Exercise inputs >>
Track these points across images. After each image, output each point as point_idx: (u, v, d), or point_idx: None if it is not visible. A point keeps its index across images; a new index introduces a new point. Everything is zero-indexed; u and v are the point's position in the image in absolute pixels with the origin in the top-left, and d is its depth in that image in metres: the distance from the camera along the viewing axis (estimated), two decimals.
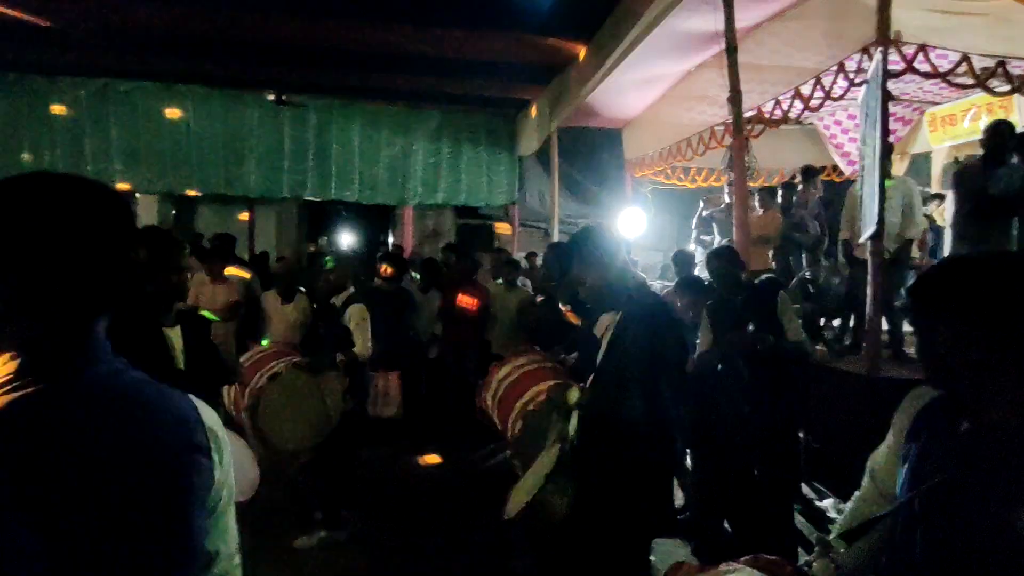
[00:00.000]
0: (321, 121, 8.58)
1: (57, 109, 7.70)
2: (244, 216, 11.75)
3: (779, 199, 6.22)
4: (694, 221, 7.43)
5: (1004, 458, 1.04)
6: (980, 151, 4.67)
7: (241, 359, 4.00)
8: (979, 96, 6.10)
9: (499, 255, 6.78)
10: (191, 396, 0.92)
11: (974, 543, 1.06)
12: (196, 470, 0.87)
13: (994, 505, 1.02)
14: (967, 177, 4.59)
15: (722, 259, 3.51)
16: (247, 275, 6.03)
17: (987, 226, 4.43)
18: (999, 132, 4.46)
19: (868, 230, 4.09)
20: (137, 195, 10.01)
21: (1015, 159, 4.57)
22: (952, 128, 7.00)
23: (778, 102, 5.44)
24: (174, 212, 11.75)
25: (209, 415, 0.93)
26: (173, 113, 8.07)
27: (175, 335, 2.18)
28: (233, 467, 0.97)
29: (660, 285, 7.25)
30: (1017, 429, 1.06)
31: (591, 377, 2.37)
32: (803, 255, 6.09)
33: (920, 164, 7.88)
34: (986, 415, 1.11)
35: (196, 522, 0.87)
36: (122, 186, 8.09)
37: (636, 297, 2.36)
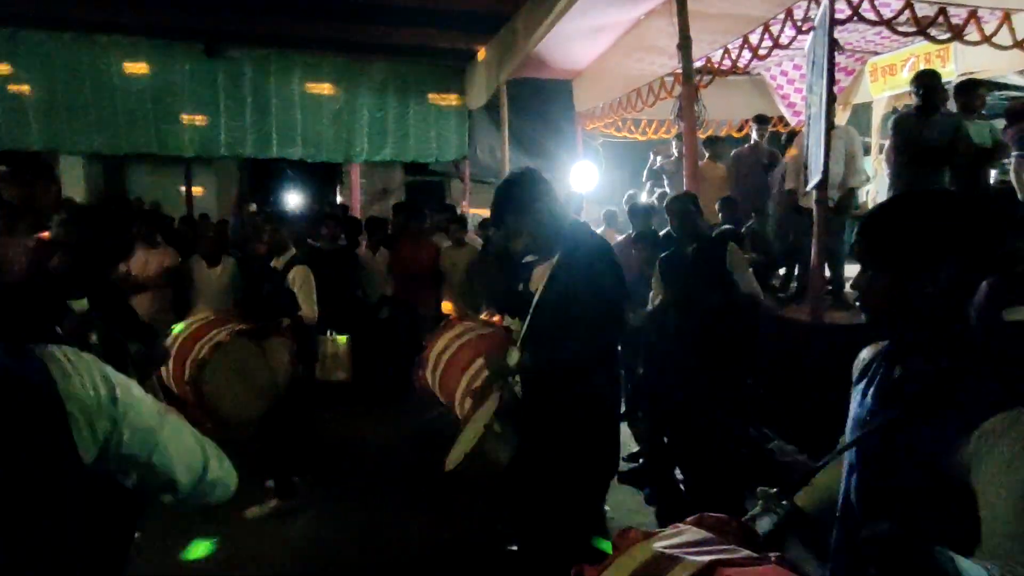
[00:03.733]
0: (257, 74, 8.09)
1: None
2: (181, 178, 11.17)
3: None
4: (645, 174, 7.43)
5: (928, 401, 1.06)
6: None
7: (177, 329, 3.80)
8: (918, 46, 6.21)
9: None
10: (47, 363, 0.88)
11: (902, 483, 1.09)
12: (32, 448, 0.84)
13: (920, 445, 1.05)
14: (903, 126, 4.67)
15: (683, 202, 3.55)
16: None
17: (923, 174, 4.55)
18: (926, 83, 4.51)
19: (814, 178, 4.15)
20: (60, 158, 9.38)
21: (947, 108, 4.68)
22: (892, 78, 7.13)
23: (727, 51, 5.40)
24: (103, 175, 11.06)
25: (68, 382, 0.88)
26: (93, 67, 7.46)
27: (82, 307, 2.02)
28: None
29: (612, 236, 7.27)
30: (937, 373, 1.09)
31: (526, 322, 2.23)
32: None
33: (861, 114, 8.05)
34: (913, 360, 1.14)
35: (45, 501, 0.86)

Your task >>
Retype, exactly and in full, the lines above from the one containing "[00:00.000]" through the one containing "17: (987, 226, 4.43)".

Expected answer >>
[00:00.000]
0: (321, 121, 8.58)
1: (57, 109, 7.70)
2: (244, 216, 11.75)
3: (779, 199, 6.22)
4: (694, 221, 7.43)
5: (1004, 458, 1.04)
6: (980, 151, 4.67)
7: (241, 359, 4.00)
8: (979, 96, 6.10)
9: (499, 255, 6.78)
10: (191, 396, 0.92)
11: (974, 543, 1.06)
12: (196, 470, 0.87)
13: (994, 505, 1.02)
14: (967, 177, 4.59)
15: (722, 259, 3.51)
16: (247, 275, 6.03)
17: (987, 226, 4.43)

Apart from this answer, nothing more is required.